Problem to solve> Once you find the line with "XES is the standard" in the entries below, return exactly every line from it through the line with "The log file contains".
╭─ Dataset extract
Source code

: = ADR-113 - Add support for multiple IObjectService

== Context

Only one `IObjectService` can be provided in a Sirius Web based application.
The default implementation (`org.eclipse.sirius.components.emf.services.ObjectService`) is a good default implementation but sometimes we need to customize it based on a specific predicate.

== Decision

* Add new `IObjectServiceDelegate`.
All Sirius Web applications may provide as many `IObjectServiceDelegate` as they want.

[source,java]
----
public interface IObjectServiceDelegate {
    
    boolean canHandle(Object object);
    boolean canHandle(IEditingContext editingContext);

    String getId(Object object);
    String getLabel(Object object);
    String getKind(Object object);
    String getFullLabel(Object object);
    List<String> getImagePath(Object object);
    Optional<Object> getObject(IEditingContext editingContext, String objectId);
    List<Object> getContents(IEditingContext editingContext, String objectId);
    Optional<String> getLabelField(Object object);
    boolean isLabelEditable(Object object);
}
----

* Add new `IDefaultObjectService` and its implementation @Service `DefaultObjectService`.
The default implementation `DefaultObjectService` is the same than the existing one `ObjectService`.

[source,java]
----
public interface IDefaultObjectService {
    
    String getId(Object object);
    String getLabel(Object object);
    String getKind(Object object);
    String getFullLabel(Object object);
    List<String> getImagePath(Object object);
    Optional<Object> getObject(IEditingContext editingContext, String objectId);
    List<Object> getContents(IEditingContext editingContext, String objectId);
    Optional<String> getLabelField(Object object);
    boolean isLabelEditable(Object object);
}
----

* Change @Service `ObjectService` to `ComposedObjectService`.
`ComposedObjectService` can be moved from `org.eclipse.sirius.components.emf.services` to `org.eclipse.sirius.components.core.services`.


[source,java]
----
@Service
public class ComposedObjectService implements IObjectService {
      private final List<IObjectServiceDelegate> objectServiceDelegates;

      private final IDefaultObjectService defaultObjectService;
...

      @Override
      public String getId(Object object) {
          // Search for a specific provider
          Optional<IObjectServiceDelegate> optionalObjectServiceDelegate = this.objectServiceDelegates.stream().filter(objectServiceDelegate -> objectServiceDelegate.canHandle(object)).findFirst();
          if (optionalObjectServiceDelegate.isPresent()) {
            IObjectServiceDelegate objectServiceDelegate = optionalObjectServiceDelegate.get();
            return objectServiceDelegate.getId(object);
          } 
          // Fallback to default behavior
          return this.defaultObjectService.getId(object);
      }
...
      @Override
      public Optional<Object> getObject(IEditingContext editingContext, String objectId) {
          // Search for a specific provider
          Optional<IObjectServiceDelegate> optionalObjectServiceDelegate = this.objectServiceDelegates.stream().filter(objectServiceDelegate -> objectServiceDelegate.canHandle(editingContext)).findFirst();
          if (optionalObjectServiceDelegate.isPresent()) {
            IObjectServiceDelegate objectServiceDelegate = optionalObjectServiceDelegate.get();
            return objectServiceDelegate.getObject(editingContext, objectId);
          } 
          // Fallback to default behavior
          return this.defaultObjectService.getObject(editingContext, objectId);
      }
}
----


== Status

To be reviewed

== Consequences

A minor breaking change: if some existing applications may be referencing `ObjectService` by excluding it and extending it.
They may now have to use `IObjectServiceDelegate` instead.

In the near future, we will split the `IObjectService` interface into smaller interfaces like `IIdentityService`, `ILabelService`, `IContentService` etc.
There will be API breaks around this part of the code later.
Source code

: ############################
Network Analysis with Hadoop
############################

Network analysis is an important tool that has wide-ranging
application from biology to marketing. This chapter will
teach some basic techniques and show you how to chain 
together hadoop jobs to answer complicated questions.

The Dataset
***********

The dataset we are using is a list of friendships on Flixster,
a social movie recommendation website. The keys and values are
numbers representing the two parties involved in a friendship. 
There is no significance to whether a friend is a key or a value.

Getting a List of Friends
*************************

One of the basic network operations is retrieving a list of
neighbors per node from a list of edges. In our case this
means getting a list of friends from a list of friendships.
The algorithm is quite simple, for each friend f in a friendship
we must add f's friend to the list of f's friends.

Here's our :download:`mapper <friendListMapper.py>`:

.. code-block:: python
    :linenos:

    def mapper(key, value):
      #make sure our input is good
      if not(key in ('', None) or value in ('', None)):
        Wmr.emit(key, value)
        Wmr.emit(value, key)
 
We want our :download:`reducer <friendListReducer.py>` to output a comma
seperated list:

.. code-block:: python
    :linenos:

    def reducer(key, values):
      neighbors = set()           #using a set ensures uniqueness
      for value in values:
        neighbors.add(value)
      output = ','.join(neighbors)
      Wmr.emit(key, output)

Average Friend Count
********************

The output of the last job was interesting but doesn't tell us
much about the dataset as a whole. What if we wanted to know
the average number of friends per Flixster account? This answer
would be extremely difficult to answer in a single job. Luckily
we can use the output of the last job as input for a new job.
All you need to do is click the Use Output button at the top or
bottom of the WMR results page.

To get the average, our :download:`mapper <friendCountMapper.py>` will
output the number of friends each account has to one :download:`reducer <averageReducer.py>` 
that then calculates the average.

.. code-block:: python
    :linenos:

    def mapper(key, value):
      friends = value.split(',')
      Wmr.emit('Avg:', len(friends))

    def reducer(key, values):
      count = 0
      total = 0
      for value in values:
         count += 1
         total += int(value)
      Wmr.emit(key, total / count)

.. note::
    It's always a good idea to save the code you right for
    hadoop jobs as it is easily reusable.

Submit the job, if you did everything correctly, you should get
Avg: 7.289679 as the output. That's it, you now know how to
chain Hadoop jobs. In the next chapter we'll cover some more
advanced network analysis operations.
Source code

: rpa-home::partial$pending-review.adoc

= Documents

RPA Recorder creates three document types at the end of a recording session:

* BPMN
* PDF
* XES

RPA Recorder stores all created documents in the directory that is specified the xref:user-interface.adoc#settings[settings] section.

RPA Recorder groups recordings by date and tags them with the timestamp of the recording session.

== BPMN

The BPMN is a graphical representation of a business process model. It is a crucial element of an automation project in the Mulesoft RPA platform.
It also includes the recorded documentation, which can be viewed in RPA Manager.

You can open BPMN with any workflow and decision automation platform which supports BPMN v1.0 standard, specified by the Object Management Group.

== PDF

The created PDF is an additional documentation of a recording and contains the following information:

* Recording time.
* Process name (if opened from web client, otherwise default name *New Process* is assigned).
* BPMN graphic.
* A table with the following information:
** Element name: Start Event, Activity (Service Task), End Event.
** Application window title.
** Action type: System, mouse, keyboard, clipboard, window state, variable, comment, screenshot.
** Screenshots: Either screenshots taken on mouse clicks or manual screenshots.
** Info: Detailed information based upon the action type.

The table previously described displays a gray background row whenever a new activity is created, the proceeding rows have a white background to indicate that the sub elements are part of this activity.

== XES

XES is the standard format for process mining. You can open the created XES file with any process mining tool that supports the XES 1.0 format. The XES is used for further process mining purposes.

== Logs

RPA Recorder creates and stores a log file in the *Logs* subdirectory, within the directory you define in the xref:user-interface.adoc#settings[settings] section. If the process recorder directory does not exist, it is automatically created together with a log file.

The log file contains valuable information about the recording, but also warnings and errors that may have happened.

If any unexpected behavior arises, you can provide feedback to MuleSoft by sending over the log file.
╰─
Solution for this problem>
XES is the standard format for process mining. You can open the created XES file with any process mining tool that supports the XES 1.0 format. The XES is used for further process mining purposes.

== Logs

RPA Recorder creates and stores a log file in the *Logs* subdirectory, within the directory you define in the xref:user-interface.adoc#settings[settings] section. If the process recorder directory does not exist, it is automatically created together with a log file.

The log file contains valuable information about the recording, but also warnings and errors that may have happened.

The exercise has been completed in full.